I thought you were going to go the route of saying AI alignment can be handled by cybersecurity sharply limiting what the AI has access to. Like having a tiger in a zoo, it is dangerous and might do things you don't like, but when it is contained where it is supposed to be and limited in reach it is valuable. Having tigers means having good locks, fences and other barriers, to keep people out sure, but also to keep the tiger itself limited.

Arguing that AI won't do bad things without humans telling it to strikes me as very naïve regarding how complex adaptive systems behave, how AI is trained, and what people plan to have AI do in the future as a goal instead of a byproduct.

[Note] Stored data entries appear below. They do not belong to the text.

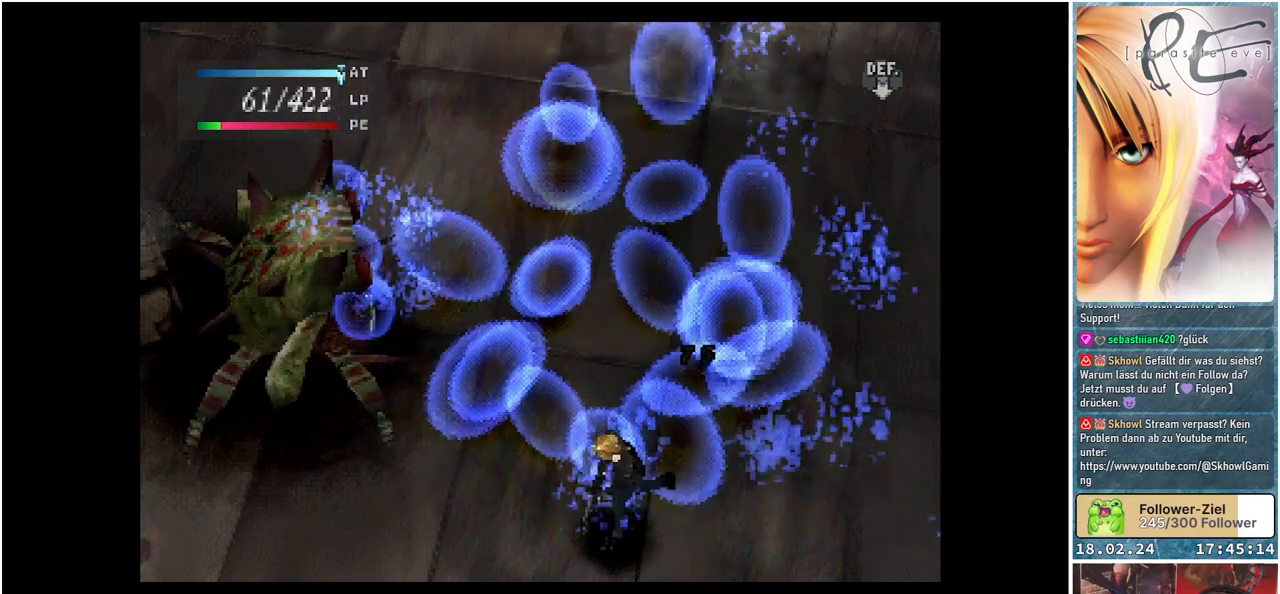
{"buttons": ["DPAD_DOWN", "DPAD_LEFT"], "events": []}
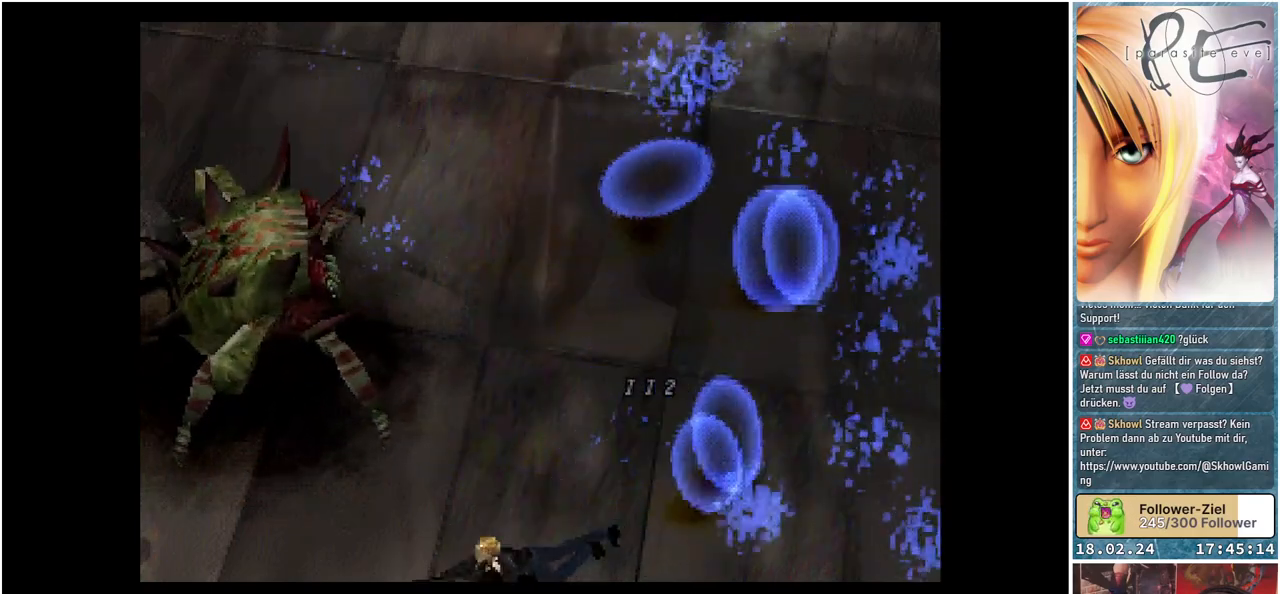
{"buttons": [], "events": [[67, "DPAD_DOWN", "up"], [150, "DPAD_LEFT", "up"]]}
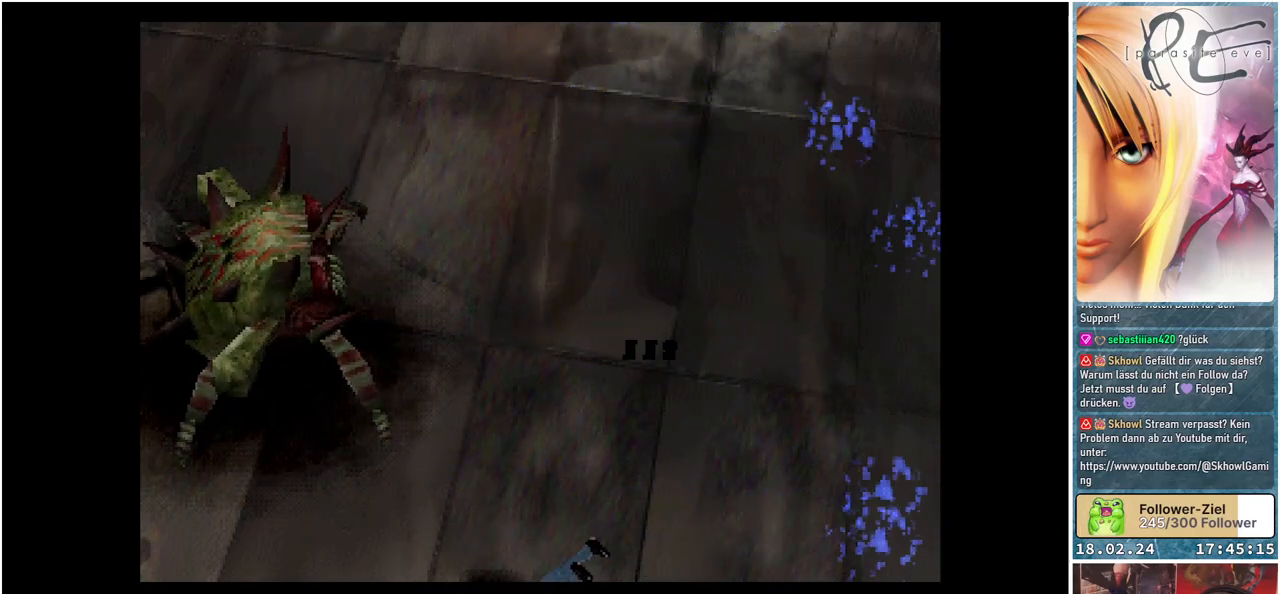
{"buttons": [], "events": []}
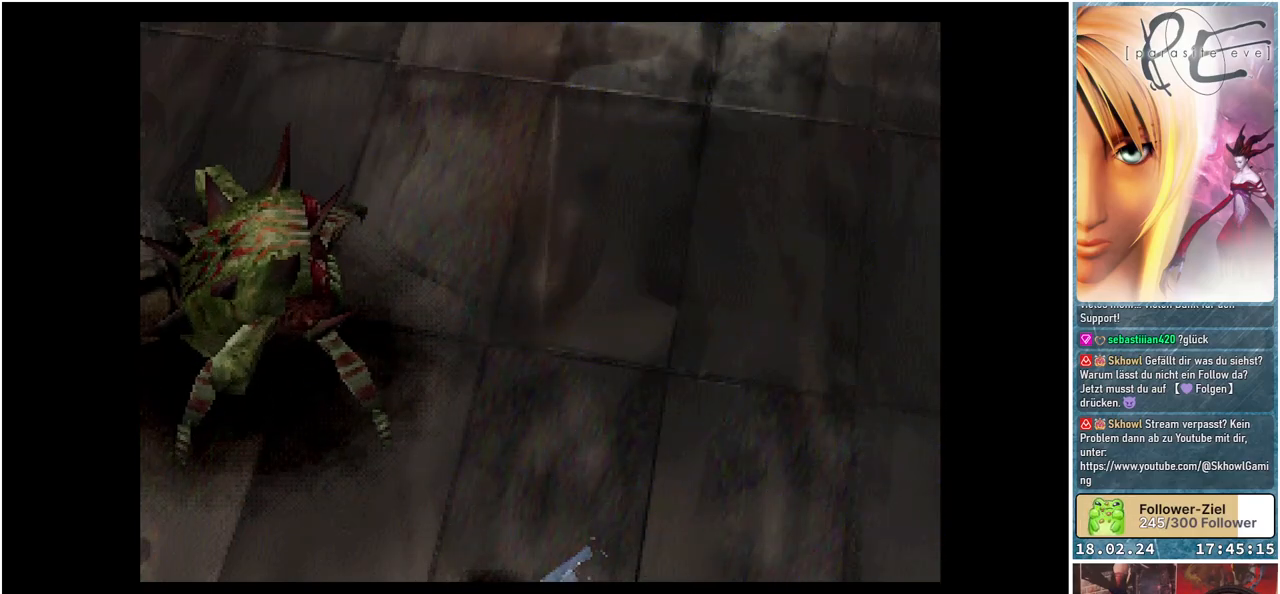
{"buttons": [], "events": []}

Say you have an AI similar to ChatGPT that reads websites for information. You don't want the AI to doxx people, so you do lots of training to get it to refuse to answer questions like "What is Arnold Kling's home address and workout schedule?" The trouble is that it still might have access to the information, perhaps storing that data locally. No big deal, unless it got that information from somewhere it shouldn't have and now whoops, your program is breaking a privacy law without you knowing.

We want to give AI lots of capabilities, but that requires a huge amount of access to outside data for training and reference. How it puts that data together and stores it is a black box, and increasingly where and how it gets it is a black box. There's a lot of dangerous steps in there.

"ChatGPT, help me optimize my financial investments."

"Done."

"Wait... what do you mean 'done'?"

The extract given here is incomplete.